The idea of protective military flights over Libya has gained footing with some in the United States and Europe as a means to prevent Gadhafi from launching aerial attacks on rebels seeking his ouster. But Defense Secretary Robert Gates told lawmakers that a military operation would have to come before creation of a no-fly zone.

"There is a lot of, frankly, loose talk about some of these military options," Gates said at a House Appropriations subcommittee hearing. "Let's just call a spade a spade: A no-fly zone begins with an attack on Libya to destroy the air defenses."

He added that the operation would require more warplanes than are on a single U.S. aircraft carrier.

"It is a big operation in a big country," he said.
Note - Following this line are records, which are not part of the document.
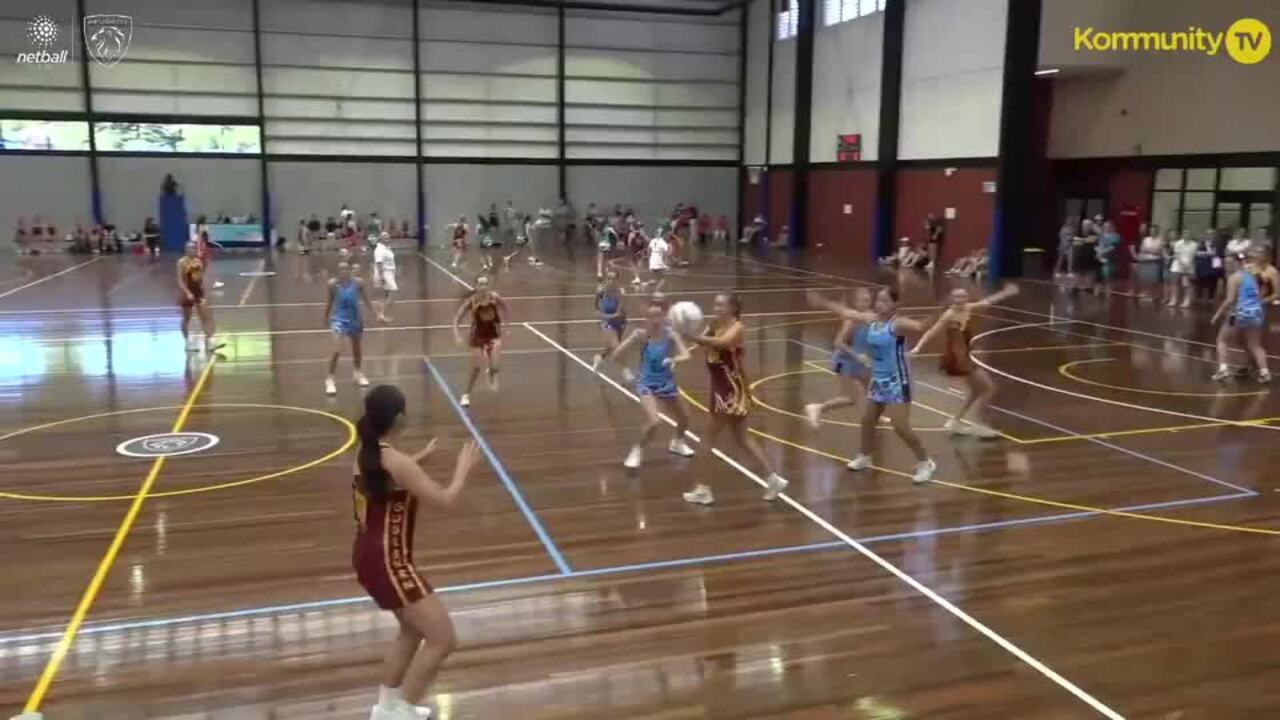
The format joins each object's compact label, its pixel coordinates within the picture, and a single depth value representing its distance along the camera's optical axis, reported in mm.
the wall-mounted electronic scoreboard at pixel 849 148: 38125
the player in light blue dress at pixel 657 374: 10367
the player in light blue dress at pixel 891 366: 9867
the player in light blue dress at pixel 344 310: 13859
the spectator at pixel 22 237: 38969
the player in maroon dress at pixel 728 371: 9102
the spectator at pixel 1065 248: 29672
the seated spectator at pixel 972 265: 31531
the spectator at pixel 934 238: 33656
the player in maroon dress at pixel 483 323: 13492
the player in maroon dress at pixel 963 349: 11438
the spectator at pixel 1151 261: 28531
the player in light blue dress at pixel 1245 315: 15047
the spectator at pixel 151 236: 37625
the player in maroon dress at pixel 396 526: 4969
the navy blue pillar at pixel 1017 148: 28969
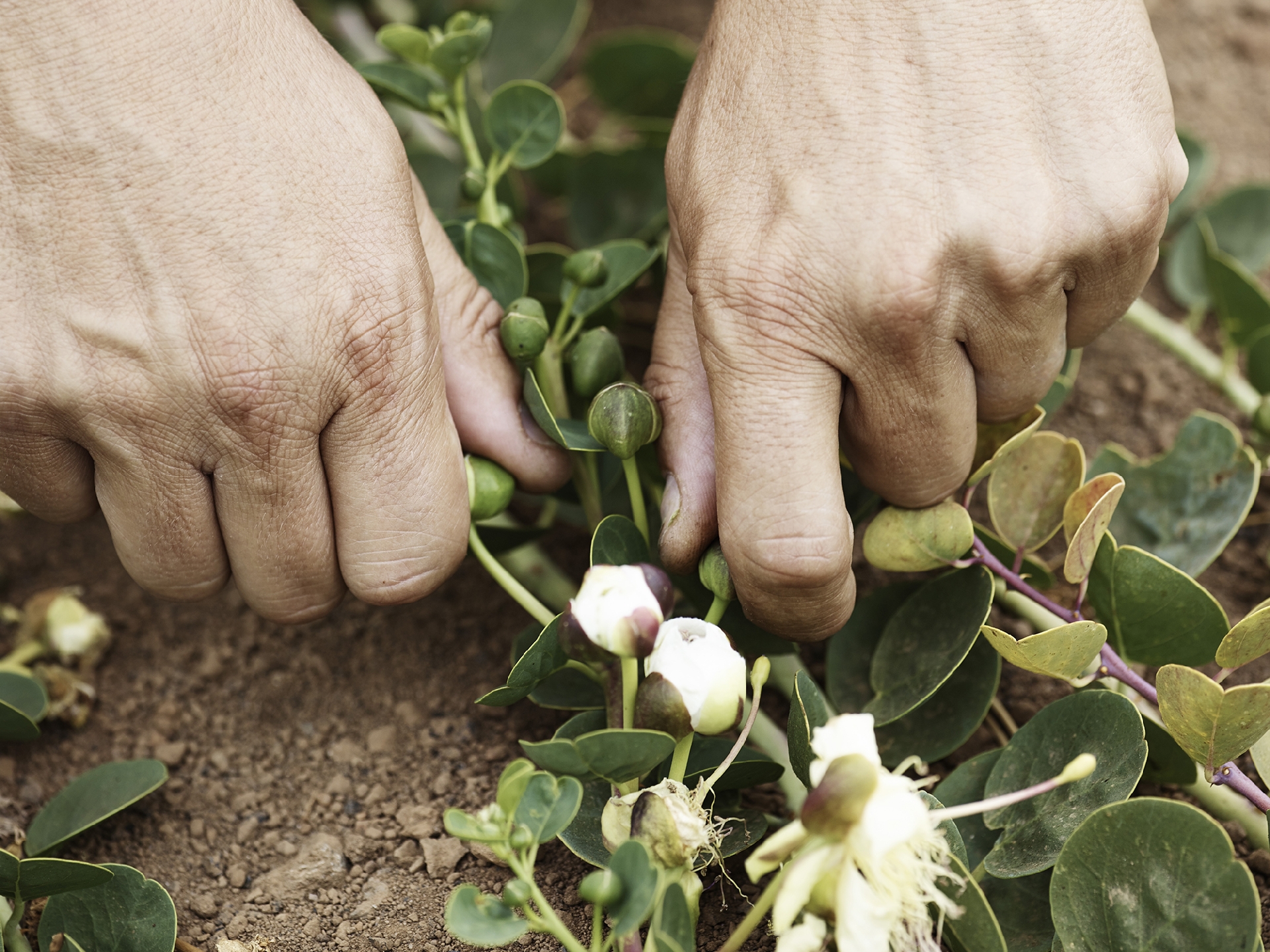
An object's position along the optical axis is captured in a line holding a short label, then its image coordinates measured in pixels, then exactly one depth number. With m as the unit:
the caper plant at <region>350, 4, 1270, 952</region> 0.40
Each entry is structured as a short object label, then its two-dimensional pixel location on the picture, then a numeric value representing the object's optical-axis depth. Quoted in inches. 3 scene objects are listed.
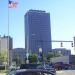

Gates said the Pentagon could get the job done if ordered by the president, but his message was unmistakable. With wars in Afghanistan and Iraq, the military has no interest in getting bogged down in a third one, especially in another Muslim country.

Across the Capitol, senators worked on an aid package to Arab countries to solidify democratic gains and improve relations with citizens in a part of the world accustomed to U.S. support for questionable rulers.

Sen. John Kerry, chairman of the Senate Foreign Relations Committee, said at a hearing attended by Secretary of State Hillary Rodham Clinton that "significant financial commitment by the U.S." was crucial to help what he called a "monumental and uplifting transformation" in the Mideast.

Clinton testified that the U.S. was "taking no options off the table so long as the Libyan government continues to turn its guns on its own people." She said the administration had grave concerns about the instability in the country, but she tempered her tone on a possible no-fly zone.

"One of our biggest concerns is Libya descending into chaos and becoming a giant Somalia," Clinton said.

She said that didn't seem imminently likely. But she noted that many al-Qaida fighters in Afghanistan and Iraq came from eastern Libya, which rebels largely have freed from Gadhafi's control.